Stochastic Applications in Crashworthiness

Abstract

Due to geometrical, and material property variations, response of any structural member varies from the nominal design value. Typically the geometrical and material variations are the resultant of manufacturing variations. In this paper, the effect of these variations about the nominal values on structural response is studied using stochastic or probabilistic methods. Circular aluminum cross-sections are becoming popular in structural energy management applications. Also, significant research has been done to estimate the mean crush load for a circular section using empirical relations. An empirical relation, which is a function of thickness, outer radius, elastic modulus and yield strength, was used to estimate the mean crush load. Based on the measured thickness, outer radius and yield strength, the mean crush load is calculated using the empirical relation.
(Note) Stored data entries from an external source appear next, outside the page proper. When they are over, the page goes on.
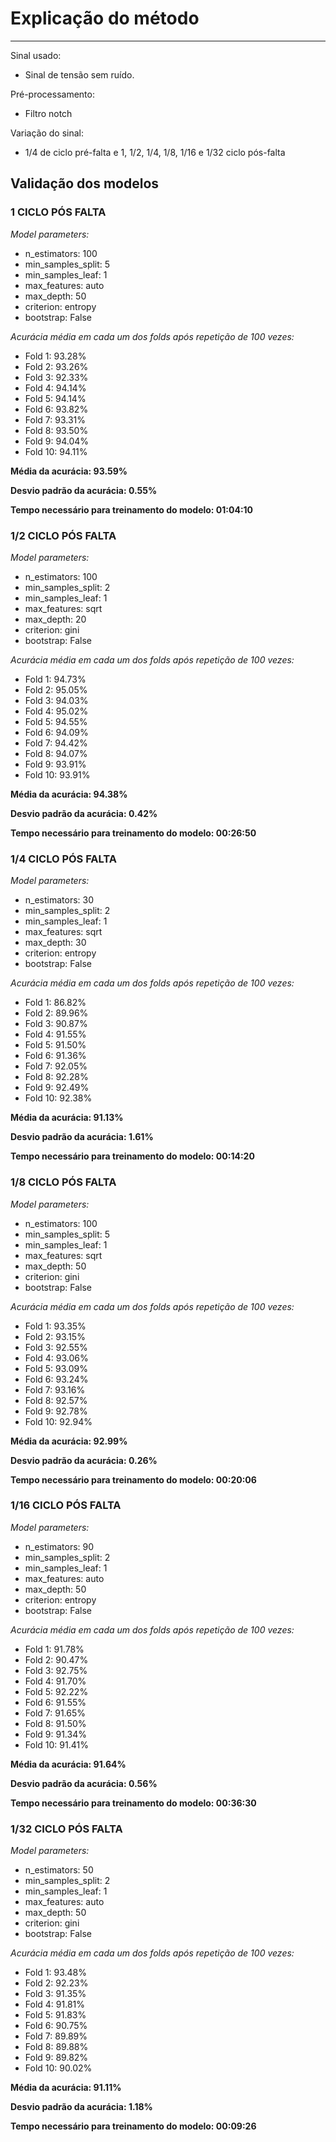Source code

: # Explicação do método
---
Sinal usado:
- Sinal de tensão sem ruído.

Pré-processamento:
- Filtro notch

Variação do sinal:
- 1/4 de ciclo pré-falta e 1, 1/2, 1/4, 1/8, 1/16 e 1/32 ciclo pós-falta

## Validação dos modelos
### 1 CICLO PÓS FALTA 
*Model parameters:*
- n_estimators: 100
- min_samples_split: 5
- min_samples_leaf: 1
- max_features: auto
- max_depth: 50
- criterion: entropy
- bootstrap: False

*Acurácia média em cada um dos folds após repetição de 100 vezes:*
- Fold 1: 93.28%
- Fold 2: 93.26%
- Fold 3: 92.33%
- Fold 4: 94.14%
- Fold 5: 94.14%
- Fold 6: 93.82%
- Fold 7: 93.31%
- Fold 8: 93.50%
- Fold 9: 94.04%
- Fold 10: 94.11%

**Média da acurácia: 93.59%**

**Desvio padrão da acurácia: 0.55%**

**Tempo necessário para treinamento do modelo: 01:04:10**

### 1/2 CICLO PÓS FALTA
*Model parameters:*
- n_estimators: 100
- min_samples_split: 2
- min_samples_leaf: 1
- max_features: sqrt
- max_depth: 20
- criterion: gini
- bootstrap: False

*Acurácia média em cada um dos folds após repetição de 100 vezes:*
- Fold 1: 94.73%
- Fold 2: 95.05%
- Fold 3: 94.03%
- Fold 4: 95.02%
- Fold 5: 94.55%
- Fold 6: 94.09%
- Fold 7: 94.42%
- Fold 8: 94.07%
- Fold 9: 93.91%
- Fold 10: 93.91%

**Média da acurácia: 94.38%**

**Desvio padrão da acurácia: 0.42%**

**Tempo necessário para treinamento do modelo: 00:26:50**


### 1/4 CICLO PÓS FALTA
*Model parameters:*
- n_estimators: 30
- min_samples_split: 2
- min_samples_leaf: 1
- max_features: sqrt
- max_depth: 30
- criterion: entropy
- bootstrap: False

*Acurácia média em cada um dos folds após repetição de 100 vezes:*
- Fold 1: 86.82%
- Fold 2: 89.96%
- Fold 3: 90.87%
- Fold 4: 91.55%
- Fold 5: 91.50%
- Fold 6: 91.36%
- Fold 7: 92.05%
- Fold 8: 92.28%
- Fold 9: 92.49%
- Fold 10: 92.38%

**Média da acurácia: 91.13%**

**Desvio padrão da acurácia: 1.61%**

**Tempo necessário para treinamento do modelo: 00:14:20**

### 1/8 CICLO PÓS FALTA
*Model parameters:*
- n_estimators: 100
- min_samples_split: 5
- min_samples_leaf: 1
- max_features: sqrt
- max_depth: 50
- criterion: gini
- bootstrap: False

*Acurácia média em cada um dos folds após repetição de 100 vezes:*
- Fold 1: 93.35%
- Fold 2: 93.15%
- Fold 3: 92.55%
- Fold 4: 93.06%
- Fold 5: 93.09%
- Fold 6: 93.24%
- Fold 7: 93.16%
- Fold 8: 92.57%
- Fold 9: 92.78%
- Fold 10: 92.94%

**Média da acurácia: 92.99%**

**Desvio padrão da acurácia: 0.26%**

**Tempo necessário para treinamento do modelo: 00:20:06**

### 1/16 CICLO PÓS FALTA
*Model parameters:*
- n_estimators: 90
- min_samples_split: 2
- min_samples_leaf: 1
- max_features: auto
- max_depth: 50
- criterion: entropy
- bootstrap: False

*Acurácia média em cada um dos folds após repetição de 100 vezes:*
- Fold 1: 91.78%
- Fold 2: 90.47%
- Fold 3: 92.75%
- Fold 4: 91.70%
- Fold 5: 92.22%
- Fold 6: 91.55%
- Fold 7: 91.65%
- Fold 8: 91.50%
- Fold 9: 91.34%
- Fold 10: 91.41%

**Média da acurácia: 91.64%**

**Desvio padrão da acurácia: 0.56%**

**Tempo necessário para treinamento do modelo: 00:36:30**

### 1/32 CICLO PÓS FALTA
*Model parameters:*
- n_estimators: 50
- min_samples_split: 2
- min_samples_leaf: 1
- max_features: auto
- max_depth: 50
- criterion: gini
- bootstrap: False

*Acurácia média em cada um dos folds após repetição de 100 vezes:*
- Fold 1: 93.48%
- Fold 2: 92.23%
- Fold 3: 91.35%
- Fold 4: 91.81%
- Fold 5: 91.83%
- Fold 6: 90.75%
- Fold 7: 89.89%
- Fold 8: 89.88%
- Fold 9: 89.82%
- Fold 10: 90.02%

**Média da acurácia: 91.11%**

**Desvio padrão da acurácia: 1.18%**

**Tempo necessário para treinamento do modelo: 00:09:26**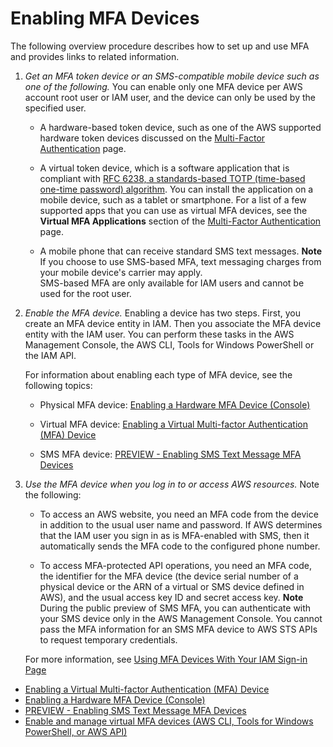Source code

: # Enabling MFA Devices<a name="id_credentials_mfa_enable"></a>

The following overview procedure describes how to set up and use MFA and provides links to related information\.

1. *Get an MFA token device or an SMS\-compatible mobile device such as one of the following\.* You can enable only one MFA device per AWS account root user or IAM user, and the device can only be used by the specified user\.

   + A hardware\-based token device, such as one of the AWS supported hardware token devices discussed on the [Multi\-Factor Authentication](http://aws.amazon.com/iam/details/mfa/) page\.

   + A virtual token device, which is a software application that is compliant with [RFC 6238, a standards\-based TOTP \(time\-based one\-time password\) algorithm](https://tools.ietf.org/html/rfc6238)\. You can install the application on a mobile device, such as a tablet or smartphone\. For a list of a few supported apps that you can use as virtual MFA devices, see the **Virtual MFA Applications** section of the [Multi\-Factor Authentication](http://aws.amazon.com/iam/details/mfa/) page\.

   + A mobile phone that can receive standard SMS text messages\.
**Note**  
If you choose to use SMS\-based MFA, text messaging charges from your mobile device's carrier may apply\.   
SMS\-based MFA are only available for IAM users and cannot be used for the root user\.

1. *Enable the MFA device\.* Enabling a device has two steps\. First, you create an MFA device entity in IAM\. Then you associate the MFA device entity with the IAM user\. You can perform these tasks in the AWS Management Console, the AWS CLI, Tools for Windows PowerShell or the IAM API\. 

   For information about enabling each type of MFA device, see the following topics:

   + Physical MFA device: [Enabling a Hardware MFA Device \(Console\)](id_credentials_mfa_enable_physical.md)

   + Virtual MFA device: [Enabling a Virtual Multi\-factor Authentication \(MFA\) Device](id_credentials_mfa_enable_virtual.md)

   + SMS MFA device: [PREVIEW \- Enabling SMS Text Message MFA Devices](id_credentials_mfa_enable_sms.md)

1. *Use the MFA device when you log in to or access AWS resources\.* Note the following:

   + To access an AWS website, you need an MFA code from the device in addition to the usual user name and password\. If AWS determines that the IAM user you sign in as is MFA\-enabled with SMS, then it automatically sends the MFA code to the configured phone number\.

   + To access MFA\-protected API operations, you need an MFA code, the identifier for the MFA device \(the device serial number of a physical device or the ARN of a virtual or SMS device defined in AWS\), and the usual access key ID and secret access key\. 
**Note**  
During the public preview of SMS MFA, you can authenticate with your SMS device only in the AWS Management Console\. You cannot pass the MFA information for an SMS MFA device to AWS STS APIs to request temporary credentials\.

   For more information, see [Using MFA Devices With Your IAM Sign\-in Page](console_sign-in-mfa.md) 


+ [Enabling a Virtual Multi\-factor Authentication \(MFA\) Device](id_credentials_mfa_enable_virtual.md)
+ [Enabling a Hardware MFA Device \(Console\)](id_credentials_mfa_enable_physical.md)
+ [PREVIEW \- Enabling SMS Text Message MFA Devices](id_credentials_mfa_enable_sms.md)
+ [Enable and manage virtual MFA devices \(AWS CLI, Tools for Windows PowerShell, or AWS API\)](id_credentials_mfa_enable_cliapi.md)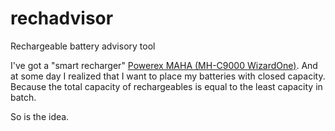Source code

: # rechadvisor
Rechargeable battery advisory tool

I've got a "smart recharger" [Powerex MAHA (MH-C9000 WizardOne)](https://mahaenergy.com/mh-c9000/).
And at some day I realized that I want to place my batteries with closed capacity.
Because the total capacity of rechargeables is equal to the least capacity in batch.

So is the idea.



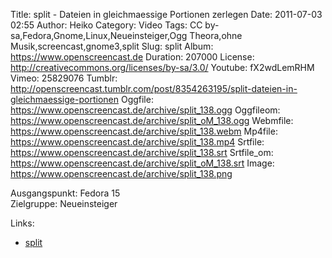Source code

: Title: split - Dateien in gleichmaessige Portionen zerlegen
Date: 2011-07-03 02:55
Author: Heiko
Category: Video
Tags: CC by-sa,Fedora,Gnome,Linux,Neueinsteiger,Ogg Theora,ohne Musik,screencast,gnome3,split
Slug: split
Album: https://www.openscreencast.de
Duration: 207000
License: http://creativecommons.org/licenses/by-sa/3.0/
Youtube: fX2wdLemRHM
Vimeo: 25829076
Tumblr: http://openscreencast.tumblr.com/post/8354263195/split-dateien-in-gleichmaessige-portionen
Oggfile: https://www.openscreencast.de/archive/split_138.ogg
Oggfileom: https://www.openscreencast.de/archive/split_oM_138.ogg
Webmfile: https://www.openscreencast.de/archive/split_138.webm
Mp4file: https://www.openscreencast.de/archive/split_138.mp4
Srtfile: https://www.openscreencast.de/archive/split_138.srt
Srtfile_om: https://www.openscreencast.de/archive/split_oM_138.srt
Image: https://www.openscreencast.de/archive/split_138.png

Ausgangspunkt: Fedora 15  
Zielgruppe: Neueinsteiger  

Links:

  * [split](http://de.linwiki.org/wiki/Linuxfibel_-_Nutzerkommandos_-_Textbearbeitung#split_-_Dateien_in_gleichm.C3.A4.C3.9Fige_Portionen_zerlegen "split")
Also, using the empirical relation, the variation in the mean crush load is estimated using linear statistical approach and Monte-Carlo simulation. In both the stochastic methods, actual mean and standard deviations of thickness, outer radius and yield strength are used. Also, using the extreme variations of these factors, mean crush load is predicted using an implicit Finite Element Analysis (FEA) code. The FEA prediction is in good agreement with the results of the testing. However, the designed mean crush load based on the empirical relation overestimates the crush loads by about 11%. The results of the study showed that the tube thickness and yield strength variations significantly affect the crush loads. Based on the Monte-Carlo simulation and FEA values using the extreme values for the geometrical and mechanical properties, one can design crash structures that take into account the inherent variability of components.